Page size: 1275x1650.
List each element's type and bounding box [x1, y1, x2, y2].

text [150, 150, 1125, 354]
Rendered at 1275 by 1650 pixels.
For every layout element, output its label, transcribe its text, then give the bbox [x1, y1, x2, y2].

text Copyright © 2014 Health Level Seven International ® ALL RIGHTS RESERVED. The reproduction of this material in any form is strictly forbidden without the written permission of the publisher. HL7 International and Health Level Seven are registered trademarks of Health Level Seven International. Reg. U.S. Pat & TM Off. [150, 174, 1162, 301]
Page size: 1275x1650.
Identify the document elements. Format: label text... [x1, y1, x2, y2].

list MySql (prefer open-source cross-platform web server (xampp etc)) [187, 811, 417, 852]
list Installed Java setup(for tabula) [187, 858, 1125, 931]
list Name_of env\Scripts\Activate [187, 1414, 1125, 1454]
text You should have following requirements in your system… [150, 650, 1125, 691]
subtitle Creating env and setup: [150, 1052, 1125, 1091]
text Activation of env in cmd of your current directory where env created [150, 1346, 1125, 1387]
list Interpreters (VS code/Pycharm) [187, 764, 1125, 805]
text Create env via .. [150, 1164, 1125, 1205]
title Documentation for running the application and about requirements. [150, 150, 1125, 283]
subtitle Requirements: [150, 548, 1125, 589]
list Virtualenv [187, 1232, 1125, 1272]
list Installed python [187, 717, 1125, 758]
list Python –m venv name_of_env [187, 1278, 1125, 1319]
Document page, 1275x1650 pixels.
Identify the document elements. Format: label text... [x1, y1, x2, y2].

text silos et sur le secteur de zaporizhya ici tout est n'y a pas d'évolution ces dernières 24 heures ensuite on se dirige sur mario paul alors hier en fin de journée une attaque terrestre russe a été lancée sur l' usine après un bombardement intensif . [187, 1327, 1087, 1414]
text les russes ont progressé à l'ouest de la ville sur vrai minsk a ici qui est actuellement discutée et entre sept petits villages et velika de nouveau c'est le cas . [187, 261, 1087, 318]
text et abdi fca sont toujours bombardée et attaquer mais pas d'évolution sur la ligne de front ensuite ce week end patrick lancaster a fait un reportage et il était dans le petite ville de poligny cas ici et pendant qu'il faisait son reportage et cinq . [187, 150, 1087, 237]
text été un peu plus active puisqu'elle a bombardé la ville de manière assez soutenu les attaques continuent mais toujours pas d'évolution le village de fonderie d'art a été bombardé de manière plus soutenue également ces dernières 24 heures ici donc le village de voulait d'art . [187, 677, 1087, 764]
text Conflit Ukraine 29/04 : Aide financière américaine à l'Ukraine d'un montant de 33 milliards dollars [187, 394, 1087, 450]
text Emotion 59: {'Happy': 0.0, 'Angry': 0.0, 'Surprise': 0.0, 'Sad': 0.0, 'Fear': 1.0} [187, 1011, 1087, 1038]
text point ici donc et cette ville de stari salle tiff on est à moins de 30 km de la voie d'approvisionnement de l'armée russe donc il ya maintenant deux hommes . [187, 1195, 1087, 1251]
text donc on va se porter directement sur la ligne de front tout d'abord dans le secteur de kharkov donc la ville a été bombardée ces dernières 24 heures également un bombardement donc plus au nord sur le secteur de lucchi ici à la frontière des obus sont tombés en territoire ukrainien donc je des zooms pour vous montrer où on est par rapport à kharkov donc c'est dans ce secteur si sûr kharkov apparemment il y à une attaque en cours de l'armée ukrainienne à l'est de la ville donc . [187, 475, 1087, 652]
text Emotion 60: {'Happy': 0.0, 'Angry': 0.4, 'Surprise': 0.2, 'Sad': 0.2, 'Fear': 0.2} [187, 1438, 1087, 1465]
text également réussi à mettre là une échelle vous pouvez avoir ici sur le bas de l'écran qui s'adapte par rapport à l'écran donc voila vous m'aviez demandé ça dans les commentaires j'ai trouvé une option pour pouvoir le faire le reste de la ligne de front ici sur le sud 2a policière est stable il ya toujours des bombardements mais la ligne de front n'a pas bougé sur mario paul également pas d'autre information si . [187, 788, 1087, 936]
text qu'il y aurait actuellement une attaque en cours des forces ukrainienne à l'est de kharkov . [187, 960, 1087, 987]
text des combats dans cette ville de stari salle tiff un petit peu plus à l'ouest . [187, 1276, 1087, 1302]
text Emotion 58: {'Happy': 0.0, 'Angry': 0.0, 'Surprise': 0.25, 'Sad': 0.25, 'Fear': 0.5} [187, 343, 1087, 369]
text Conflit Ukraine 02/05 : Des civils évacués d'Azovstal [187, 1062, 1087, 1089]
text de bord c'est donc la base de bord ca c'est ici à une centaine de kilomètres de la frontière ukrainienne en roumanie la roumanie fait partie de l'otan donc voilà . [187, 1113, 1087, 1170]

───

WHAT IS REQUIRED: Start at the top line of the records and retype them all exactly.

FINISHED TASK:
Page size: 1275x1650.
List each element's type and bounding box [x1, y1, x2, y2].

text [150, 150, 1125, 354]
Rendered at 1275 by 1650 pixels.
For every layout element, output its label, transcribe its text, then give the bbox [x1, y1, x2, y2].

text Copyright © 2014 Health Level Seven International ® ALL RIGHTS RESERVED. The reproduction of this material in any form is strictly forbidden without the written permission of the publisher. HL7 International and Health Level Seven are registered trademarks of Health Level Seven International. Reg. U.S. Pat & TM Off. [150, 174, 1162, 301]
Page size: 1275x1650.
Identify the document elements. Format: label text... [x1, y1, x2, y2].

list MySql (prefer open-source cross-platform web server (xampp etc)) [187, 811, 417, 852]
list Installed Java setup(for tabula) [187, 858, 1125, 931]
list Name_of env\Scripts\Activate [187, 1414, 1125, 1454]
text You should have following requirements in your system… [150, 650, 1125, 691]
subtitle Creating env and setup: [150, 1052, 1125, 1091]
text Activation of env in cmd of your current directory where env created [150, 1346, 1125, 1387]
list Interpreters (VS code/Pycharm) [187, 764, 1125, 805]
text Create env via .. [150, 1164, 1125, 1205]
title Documentation for running the application and about requirements. [150, 150, 1125, 283]
subtitle Requirements: [150, 548, 1125, 589]
list Virtualenv [187, 1232, 1125, 1272]
list Installed python [187, 717, 1125, 758]
list Python –m venv name_of_env [187, 1278, 1125, 1319]
Document page, 1275x1650 pixels.
Identify the document elements. Format: label text... [x1, y1, x2, y2].

text silos et sur le secteur de zaporizhya ici tout est n'y a pas d'évolution ces dernières 24 heures ensuite on se dirige sur mario paul alors hier en fin de journée une attaque terrestre russe a été lancée sur l' usine après un bombardement intensif . [187, 1327, 1087, 1414]
text les russes ont progressé à l'ouest de la ville sur vrai minsk a ici qui est actuellement discutée et entre sept petits villages et velika de nouveau c'est le cas . [187, 261, 1087, 318]
text et abdi fca sont toujours bombardée et attaquer mais pas d'évolution sur la ligne de front ensuite ce week end patrick lancaster a fait un reportage et il était dans le petite ville de poligny cas ici et pendant qu'il faisait son reportage et cinq . [187, 150, 1087, 237]
text été un peu plus active puisqu'elle a bombardé la ville de manière assez soutenu les attaques continuent mais toujours pas d'évolution le village de fonderie d'art a été bombardé de manière plus soutenue également ces dernières 24 heures ici donc le village de voulait d'art . [187, 677, 1087, 764]
text Conflit Ukraine 29/04 : Aide financière américaine à l'Ukraine d'un montant de 33 milliards dollars [187, 394, 1087, 450]
text Emotion 59: {'Happy': 0.0, 'Angry': 0.0, 'Surprise': 0.0, 'Sad': 0.0, 'Fear': 1.0} [187, 1011, 1087, 1038]
text point ici donc et cette ville de stari salle tiff on est à moins de 30 km de la voie d'approvisionnement de l'armée russe donc il ya maintenant deux hommes . [187, 1195, 1087, 1251]
text donc on va se porter directement sur la ligne de front tout d'abord dans le secteur de kharkov donc la ville a été bombardée ces dernières 24 heures également un bombardement donc plus au nord sur le secteur de lucchi ici à la frontière des obus sont tombés en territoire ukrainien donc je des zooms pour vous montrer où on est par rapport à kharkov donc c'est dans ce secteur si sûr kharkov apparemment il y à une attaque en cours de l'armée ukrainienne à l'est de la ville donc . [187, 475, 1087, 652]
text Emotion 60: {'Happy': 0.0, 'Angry': 0.4, 'Surprise': 0.2, 'Sad': 0.2, 'Fear': 0.2} [187, 1438, 1087, 1465]
text également réussi à mettre là une échelle vous pouvez avoir ici sur le bas de l'écran qui s'adapte par rapport à l'écran donc voila vous m'aviez demandé ça dans les commentaires j'ai trouvé une option pour pouvoir le faire le reste de la ligne de front ici sur le sud 2a policière est stable il ya toujours des bombardements mais la ligne de front n'a pas bougé sur mario paul également pas d'autre information si . [187, 788, 1087, 936]
text qu'il y aurait actuellement une attaque en cours des forces ukrainienne à l'est de kharkov . [187, 960, 1087, 987]
text des combats dans cette ville de stari salle tiff un petit peu plus à l'ouest . [187, 1276, 1087, 1302]
text Emotion 58: {'Happy': 0.0, 'Angry': 0.0, 'Surprise': 0.25, 'Sad': 0.25, 'Fear': 0.5} [187, 343, 1087, 369]
text Conflit Ukraine 02/05 : Des civils évacués d'Azovstal [187, 1062, 1087, 1089]
text de bord c'est donc la base de bord ca c'est ici à une centaine de kilomètres de la frontière ukrainienne en roumanie la roumanie fait partie de l'otan donc voilà . [187, 1113, 1087, 1170]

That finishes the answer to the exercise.